It happened again. I actually met a man who made me think, ya know, I could actually fall into bed with him. He was tall, with a strong, broad back, a devilish smile that exposed perfect teeth, pale green eyes and a head of long, curly salt and pepper hair. I spent the afternoon with him, assisting my friend Gabrielle with her interactive art installation, “Till Death Do You Part: Marry Yourself!” Ordinarily I would’ve enjoyed helping strangers get themselves dressed up for their wedding, blowing bubbles and tossing glitter. And for the first few hours I did. But the more I thought about it all, the more depressed I got.
A wedding. I had a wedding once. I said my vows and meant them. As I assume everyone does. Though still, 50% of marriages end in divorce. That, in and of itself, is depressing. The fact that I rarely speak to a man I stood at the altar with and promised a lifetime together is even more depressing. I was Maid of Honor at my sister’s wedding, drunken toast and all. She’s still going through her divorce. I danced at my cousin’s wedding. Ditto. So I guess about, yeah, 50% of the weddings I’ve attended ended the same way. Sad.
And though I’ve been endlessly enjoying my solitude lately, ad nauseum, the idea of marrying myself was also depressing. I don’t need to make any vows to myself. I manage to maintain a reasonable level of happiness and do a relatively admirable job of following through with many of the promises that Gabrielle has included in her “multiple choice vows.” But the frosting on the wedding cake was realizing that I was, for all intents and purposes, invisible to this handsome man. Which made me think back on my many social forays over the past few months. I put on my costumes, glue rhinestones to my face and venture forth. Not once have I met anyone new, certainly no one who’s been even vaguely interested in me. Not sexually, not romantically. And if it weren’t for the fact that I am what some might consider “connected” in the extended freak community here, no one would even be interested in me socially. No one really wants to meet women of a certain age, regardless of how interesting they may be. And I am imminently interesting!
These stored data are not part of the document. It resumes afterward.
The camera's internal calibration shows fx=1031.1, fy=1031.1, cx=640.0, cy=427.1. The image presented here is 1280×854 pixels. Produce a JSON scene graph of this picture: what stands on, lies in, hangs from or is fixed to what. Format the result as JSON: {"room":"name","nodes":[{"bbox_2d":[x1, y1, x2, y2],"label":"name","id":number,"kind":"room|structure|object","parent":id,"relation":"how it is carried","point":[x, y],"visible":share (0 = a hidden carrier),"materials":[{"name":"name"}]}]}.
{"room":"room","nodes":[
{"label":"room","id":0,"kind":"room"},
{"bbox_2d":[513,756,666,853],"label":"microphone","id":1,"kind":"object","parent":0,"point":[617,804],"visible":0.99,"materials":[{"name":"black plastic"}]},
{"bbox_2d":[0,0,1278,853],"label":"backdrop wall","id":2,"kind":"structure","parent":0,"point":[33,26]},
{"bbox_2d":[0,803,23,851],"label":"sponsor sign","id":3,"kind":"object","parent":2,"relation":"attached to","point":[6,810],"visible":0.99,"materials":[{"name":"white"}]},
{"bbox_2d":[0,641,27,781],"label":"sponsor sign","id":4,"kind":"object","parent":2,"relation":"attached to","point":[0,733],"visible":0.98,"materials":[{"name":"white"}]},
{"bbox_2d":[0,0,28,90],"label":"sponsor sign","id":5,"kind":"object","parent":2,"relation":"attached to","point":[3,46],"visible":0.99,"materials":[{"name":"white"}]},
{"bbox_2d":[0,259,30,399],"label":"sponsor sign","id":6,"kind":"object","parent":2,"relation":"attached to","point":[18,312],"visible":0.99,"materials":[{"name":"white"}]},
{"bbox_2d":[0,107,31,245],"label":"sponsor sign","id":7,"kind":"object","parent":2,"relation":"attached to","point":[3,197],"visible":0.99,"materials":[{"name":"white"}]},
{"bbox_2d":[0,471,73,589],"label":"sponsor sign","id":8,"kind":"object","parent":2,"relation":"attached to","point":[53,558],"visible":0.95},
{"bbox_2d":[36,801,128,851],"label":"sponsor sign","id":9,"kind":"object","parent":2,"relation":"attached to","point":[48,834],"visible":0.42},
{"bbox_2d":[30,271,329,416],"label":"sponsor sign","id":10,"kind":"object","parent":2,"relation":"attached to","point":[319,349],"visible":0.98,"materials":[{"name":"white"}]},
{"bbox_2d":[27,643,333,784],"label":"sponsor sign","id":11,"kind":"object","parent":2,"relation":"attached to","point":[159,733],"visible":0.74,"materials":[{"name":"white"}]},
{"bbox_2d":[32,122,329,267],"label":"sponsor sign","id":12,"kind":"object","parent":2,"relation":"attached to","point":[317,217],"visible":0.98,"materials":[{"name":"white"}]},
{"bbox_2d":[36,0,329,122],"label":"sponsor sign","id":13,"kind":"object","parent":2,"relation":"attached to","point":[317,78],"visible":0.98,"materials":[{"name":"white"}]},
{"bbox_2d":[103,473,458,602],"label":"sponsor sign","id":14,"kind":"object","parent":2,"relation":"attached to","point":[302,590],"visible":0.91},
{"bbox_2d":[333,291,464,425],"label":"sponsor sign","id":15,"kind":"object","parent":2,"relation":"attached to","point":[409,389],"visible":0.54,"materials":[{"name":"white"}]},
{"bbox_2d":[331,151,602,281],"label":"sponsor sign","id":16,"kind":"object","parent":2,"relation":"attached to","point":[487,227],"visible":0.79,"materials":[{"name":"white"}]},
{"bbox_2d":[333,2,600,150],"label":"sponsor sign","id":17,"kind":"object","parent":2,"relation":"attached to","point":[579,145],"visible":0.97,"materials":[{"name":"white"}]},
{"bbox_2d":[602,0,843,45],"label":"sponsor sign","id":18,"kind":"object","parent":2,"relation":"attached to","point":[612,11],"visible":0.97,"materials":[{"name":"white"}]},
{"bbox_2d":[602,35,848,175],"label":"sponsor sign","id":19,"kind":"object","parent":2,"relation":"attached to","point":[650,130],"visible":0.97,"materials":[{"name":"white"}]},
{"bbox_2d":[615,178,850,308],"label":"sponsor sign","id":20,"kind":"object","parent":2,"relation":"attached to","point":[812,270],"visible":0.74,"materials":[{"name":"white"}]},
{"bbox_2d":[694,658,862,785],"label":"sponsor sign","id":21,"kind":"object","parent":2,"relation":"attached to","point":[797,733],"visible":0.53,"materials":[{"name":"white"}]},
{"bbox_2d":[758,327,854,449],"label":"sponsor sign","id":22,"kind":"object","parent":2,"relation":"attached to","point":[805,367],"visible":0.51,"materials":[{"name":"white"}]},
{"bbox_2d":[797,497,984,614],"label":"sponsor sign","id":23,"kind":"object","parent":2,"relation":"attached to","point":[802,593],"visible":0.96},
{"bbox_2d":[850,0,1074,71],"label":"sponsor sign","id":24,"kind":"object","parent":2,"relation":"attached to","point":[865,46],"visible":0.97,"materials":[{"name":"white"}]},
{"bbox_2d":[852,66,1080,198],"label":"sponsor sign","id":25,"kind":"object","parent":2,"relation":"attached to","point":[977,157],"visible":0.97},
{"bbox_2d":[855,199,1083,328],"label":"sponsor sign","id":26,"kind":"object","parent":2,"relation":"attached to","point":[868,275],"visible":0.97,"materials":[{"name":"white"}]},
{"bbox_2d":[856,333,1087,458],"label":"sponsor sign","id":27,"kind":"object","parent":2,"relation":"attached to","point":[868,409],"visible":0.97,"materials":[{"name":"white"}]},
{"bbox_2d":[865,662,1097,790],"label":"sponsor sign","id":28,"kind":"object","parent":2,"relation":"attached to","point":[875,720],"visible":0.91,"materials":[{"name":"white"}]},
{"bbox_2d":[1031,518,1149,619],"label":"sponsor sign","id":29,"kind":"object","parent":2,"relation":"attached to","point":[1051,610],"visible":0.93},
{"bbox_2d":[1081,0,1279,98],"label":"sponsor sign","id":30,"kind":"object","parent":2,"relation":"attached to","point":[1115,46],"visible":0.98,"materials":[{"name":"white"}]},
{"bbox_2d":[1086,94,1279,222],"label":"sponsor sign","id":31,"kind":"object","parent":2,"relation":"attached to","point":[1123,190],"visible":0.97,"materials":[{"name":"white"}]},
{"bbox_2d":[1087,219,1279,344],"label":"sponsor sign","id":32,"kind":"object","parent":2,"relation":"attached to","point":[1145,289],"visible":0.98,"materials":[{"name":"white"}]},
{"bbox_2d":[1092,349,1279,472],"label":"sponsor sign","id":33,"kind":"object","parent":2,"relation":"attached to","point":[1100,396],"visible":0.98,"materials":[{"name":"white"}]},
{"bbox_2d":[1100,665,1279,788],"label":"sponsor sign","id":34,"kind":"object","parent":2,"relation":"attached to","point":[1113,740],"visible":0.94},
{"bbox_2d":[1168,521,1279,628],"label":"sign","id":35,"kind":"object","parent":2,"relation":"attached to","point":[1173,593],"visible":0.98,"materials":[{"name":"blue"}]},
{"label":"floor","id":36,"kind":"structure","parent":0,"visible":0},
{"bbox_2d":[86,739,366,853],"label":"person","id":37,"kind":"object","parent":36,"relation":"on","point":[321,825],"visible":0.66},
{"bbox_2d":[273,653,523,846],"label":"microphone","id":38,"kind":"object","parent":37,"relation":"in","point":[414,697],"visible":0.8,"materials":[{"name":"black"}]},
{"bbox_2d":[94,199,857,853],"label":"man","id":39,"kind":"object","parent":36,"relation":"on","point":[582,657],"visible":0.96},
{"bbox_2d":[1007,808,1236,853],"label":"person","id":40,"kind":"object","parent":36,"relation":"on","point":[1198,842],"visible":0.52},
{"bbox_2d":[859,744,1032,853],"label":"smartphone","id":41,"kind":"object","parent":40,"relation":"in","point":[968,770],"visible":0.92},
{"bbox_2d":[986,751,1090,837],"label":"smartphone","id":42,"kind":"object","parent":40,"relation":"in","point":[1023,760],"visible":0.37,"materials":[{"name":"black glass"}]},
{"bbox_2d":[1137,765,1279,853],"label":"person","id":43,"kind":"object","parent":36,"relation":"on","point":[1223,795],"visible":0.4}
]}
So yes, I could’ve married myself today. Yet all I could think was “Well, no one else will want to.” Which isn’t exactly what one is supposed to be thinking when the goal is self-empowerment. Gabrielle asked me if I wanted to do it and I said yes, but I didn’t follow through. Honestly, I was afraid I’d break down and cry. A few of the women who married themselves did get choked up. As ridiculous as the situation sounds, looking yourself in the mirror and vowing to love yourself forever isn’t all that easy. Given the mood I was in, I didn’t think I’d even be able to get the words out.
And here I sit, crying over a scene in this stupid Titanic miniseries, where a man didn’t want to leave his dead wife behind. Thank heavens there’s chocolate.